Statement circulated in 1993 to moderate unions prior to caucuses before ACTU Executive meetings.
In defining the industrial and political ethos that Labor Unity represents, there is the danger of being too prescriptive, too ideological and too certain about details.
Labor Unity can be described at various levels: who its friends are; its basic principles; its development over time; its characteristic style; its opponents.
Its friends are those who are sometimes described as Labor moderates. However, that may imply a conservatism and quietism that is not characteristic of most of us.
Labor Unity stands for a loose consensus about these principles:
- That organised labour is a vital means of ensuring that society is better organised to combat poverty and injustice.
- Improving the bargaining power of workers and their families in relation with employers, fellow employees, the bureaucracy and governments.
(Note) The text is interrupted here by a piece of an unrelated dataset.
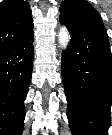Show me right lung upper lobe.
<instances>
[{"instance_id":"right-lung-upper-lobe-1","label":"right lung upper lobe","mask_w":112,"mask_h":135,"mask_svg":"<svg viewBox=\"0 0 112 135\" xmlns=\"http://www.w3.org/2000/svg\"><path fill=\"white\" fill-rule=\"evenodd\" d=\"M33 30L29 3L3 0L0 3V51L15 44Z\"/></svg>"}]
</instances>
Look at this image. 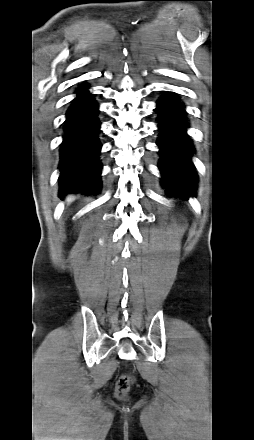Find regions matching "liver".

- Opposition to totalitarian and extreme authoritarian positions, whether espoused within the labour movement, in politics or by employers.
- Support for independent labour organisation, rather than subordination to the state or a political faction or party.
- Support for the family as the basis of society and the defence of measures – industrial, social and political, which assist family life.
- Support for a non-discriminatory, fair approach – industrially and politically – in labour relations and in the wider society.
- The trade union movement should be committed to the principle of democracy – internally as well as in the wider society.
- Industrial and political strategies should combine in order to civilise capitalism, thereby gradually transforming society, without losing the benefits of the marketplace or disregarding social principles.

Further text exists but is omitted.